The quality of included predictive studies was assessed based on an approach we applied to a systematic review of HER2 testing for breast cancer and other solid tumors.¹²

Table 2 shows the framework for evaluating how informative different designs and analytic strategies would be to predictions of outcomes according to different categories or levels of predictive factors. The most informative scenario would be a trial in which randomized assignment to treatment groups would be stratified by predictive factor level or patients were randomized to receive treatment guided by predictive factor or not.¹³ An adequately powered stratified randomization would allow valid inferences of treatment by predictive factor interactions. Randomized trials generally are preferred because they convey the possibility of determining differences in the relative efficacy of two treatments, whereas single-arm studies can only assess the association between predictive factor and outcomes after a single treatment regimen. Subgroup analyses in randomized trials should ideally assess the significance of treatment effect interactions. Prespecified subgroups analyses guard against the problems of data dredging.

Table 2

Hierarchy of study design and conduct for assessing prediction of outcome.

Post-hoc subgroup analyses may generate hypotheses, but may not support strong inferences about differential effectiveness. Multivariable subgroup analyses in randomized trials may be useful if the subgroup variable introduces imbalances between different variable by treatment combinations, particularly when only a subset of patients have tumor or serum specimens available. An alternative to multivariable subgroup analysis is cross tabulation of treatment by predictive factor level results. The weakness of this approach is failure to control for imbalances in any important prognostic factors, particularly if the patients analyzed are a subset of those randomized. A formal test of interaction is preferred for any trial subgroup analysis. In single-arm (identically treated) studies, multivariable analyses may identify whether a variable is a significant independent predictor of treatment outcome while taking into account the separate influences of other predictors. The least informative situation would be a single-arm study which presents univariate comparisons of predictive factor groups.

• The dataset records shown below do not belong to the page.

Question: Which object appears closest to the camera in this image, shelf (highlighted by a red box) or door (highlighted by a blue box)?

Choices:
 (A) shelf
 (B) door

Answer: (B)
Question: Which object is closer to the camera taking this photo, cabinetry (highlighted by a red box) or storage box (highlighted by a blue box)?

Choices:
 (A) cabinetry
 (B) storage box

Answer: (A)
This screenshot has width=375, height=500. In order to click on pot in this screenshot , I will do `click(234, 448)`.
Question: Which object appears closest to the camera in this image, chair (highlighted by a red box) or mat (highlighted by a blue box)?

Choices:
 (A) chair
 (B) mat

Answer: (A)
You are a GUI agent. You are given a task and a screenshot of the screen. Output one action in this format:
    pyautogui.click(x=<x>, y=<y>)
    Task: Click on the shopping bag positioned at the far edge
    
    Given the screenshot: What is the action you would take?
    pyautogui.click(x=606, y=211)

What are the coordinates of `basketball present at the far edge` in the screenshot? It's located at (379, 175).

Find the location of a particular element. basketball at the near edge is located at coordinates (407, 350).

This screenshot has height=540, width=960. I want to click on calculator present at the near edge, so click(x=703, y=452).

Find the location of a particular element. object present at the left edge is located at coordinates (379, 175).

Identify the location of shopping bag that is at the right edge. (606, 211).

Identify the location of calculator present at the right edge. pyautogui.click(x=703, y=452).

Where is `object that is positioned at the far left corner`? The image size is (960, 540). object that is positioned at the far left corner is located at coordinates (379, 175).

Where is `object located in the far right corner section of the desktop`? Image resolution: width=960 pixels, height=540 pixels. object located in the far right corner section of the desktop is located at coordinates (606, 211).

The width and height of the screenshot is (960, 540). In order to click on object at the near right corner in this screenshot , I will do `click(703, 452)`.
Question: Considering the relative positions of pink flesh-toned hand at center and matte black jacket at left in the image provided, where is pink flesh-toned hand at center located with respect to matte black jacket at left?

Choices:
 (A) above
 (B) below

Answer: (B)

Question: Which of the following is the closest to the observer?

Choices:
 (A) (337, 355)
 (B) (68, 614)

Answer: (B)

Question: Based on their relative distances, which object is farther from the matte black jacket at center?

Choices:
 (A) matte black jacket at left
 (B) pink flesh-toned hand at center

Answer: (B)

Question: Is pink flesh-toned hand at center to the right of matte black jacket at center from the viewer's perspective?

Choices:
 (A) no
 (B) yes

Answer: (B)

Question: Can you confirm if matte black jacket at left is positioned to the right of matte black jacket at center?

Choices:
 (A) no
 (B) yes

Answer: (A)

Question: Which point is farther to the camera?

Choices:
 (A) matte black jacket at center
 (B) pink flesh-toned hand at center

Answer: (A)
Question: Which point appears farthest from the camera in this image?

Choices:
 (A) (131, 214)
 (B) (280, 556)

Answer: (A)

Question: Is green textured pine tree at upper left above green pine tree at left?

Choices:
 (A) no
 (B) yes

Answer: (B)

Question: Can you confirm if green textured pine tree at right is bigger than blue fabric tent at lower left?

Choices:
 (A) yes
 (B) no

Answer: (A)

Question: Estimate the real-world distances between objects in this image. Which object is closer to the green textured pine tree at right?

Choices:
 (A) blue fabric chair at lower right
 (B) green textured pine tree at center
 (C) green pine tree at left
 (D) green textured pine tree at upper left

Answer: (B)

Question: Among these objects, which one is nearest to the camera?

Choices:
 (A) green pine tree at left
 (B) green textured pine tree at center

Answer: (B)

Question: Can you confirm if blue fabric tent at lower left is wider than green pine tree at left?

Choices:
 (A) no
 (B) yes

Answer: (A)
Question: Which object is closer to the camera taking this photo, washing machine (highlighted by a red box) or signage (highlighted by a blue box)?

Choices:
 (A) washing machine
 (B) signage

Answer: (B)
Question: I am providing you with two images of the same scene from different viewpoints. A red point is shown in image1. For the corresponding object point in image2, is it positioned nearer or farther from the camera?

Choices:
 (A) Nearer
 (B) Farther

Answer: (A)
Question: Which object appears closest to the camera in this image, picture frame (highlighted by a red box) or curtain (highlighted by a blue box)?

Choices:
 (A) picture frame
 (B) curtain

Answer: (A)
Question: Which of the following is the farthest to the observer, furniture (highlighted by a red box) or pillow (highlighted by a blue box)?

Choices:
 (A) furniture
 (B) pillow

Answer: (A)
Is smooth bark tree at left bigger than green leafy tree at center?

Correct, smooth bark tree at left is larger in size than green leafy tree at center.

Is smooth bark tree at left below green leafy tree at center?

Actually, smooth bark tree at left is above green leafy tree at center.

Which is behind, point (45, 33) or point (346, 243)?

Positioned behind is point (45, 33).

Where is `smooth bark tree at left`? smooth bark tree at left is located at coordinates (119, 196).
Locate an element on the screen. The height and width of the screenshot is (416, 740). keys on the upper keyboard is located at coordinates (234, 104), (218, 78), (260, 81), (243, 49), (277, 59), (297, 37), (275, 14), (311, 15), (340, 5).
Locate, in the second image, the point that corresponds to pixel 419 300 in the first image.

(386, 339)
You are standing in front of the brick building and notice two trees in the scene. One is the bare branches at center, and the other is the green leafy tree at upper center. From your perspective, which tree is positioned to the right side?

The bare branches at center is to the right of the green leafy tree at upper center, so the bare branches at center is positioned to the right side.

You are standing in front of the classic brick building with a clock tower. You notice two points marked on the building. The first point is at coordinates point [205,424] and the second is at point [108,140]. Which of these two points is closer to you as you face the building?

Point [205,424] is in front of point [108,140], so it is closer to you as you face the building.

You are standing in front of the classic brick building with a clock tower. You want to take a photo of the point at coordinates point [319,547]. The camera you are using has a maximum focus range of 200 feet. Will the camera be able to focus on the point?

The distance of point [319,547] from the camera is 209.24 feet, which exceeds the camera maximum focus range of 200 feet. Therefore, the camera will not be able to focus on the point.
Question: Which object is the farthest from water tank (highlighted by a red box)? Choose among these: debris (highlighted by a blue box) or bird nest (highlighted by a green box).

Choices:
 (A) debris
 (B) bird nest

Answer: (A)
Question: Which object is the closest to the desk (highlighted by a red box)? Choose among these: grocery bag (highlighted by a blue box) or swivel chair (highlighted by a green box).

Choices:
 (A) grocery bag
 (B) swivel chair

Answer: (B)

To assess the quality of predictive studies, we adapted the “Reporting Recommendations for Tumor Marker Prognostic Studies” (REMARK) statement.¹⁴ A checklist based on portions of REMARK and other sources^15–22 was developed. Table 2 identifies good quality characteristics that we looked for in predictive studies, including: prospective design; prespecified hypotheses about relation of predictive factor to outcome; large, well-defined, representative study population; predictive factor measurement methods well-described; blinded assessment of predictive factor in relation to outcome; homogeneous treatment(s), either randomized or rule-based selection; low rate of missing data (15 percent or less); sufficiently long follow-up; well-described, well-conducted multivariable analysis of outcome.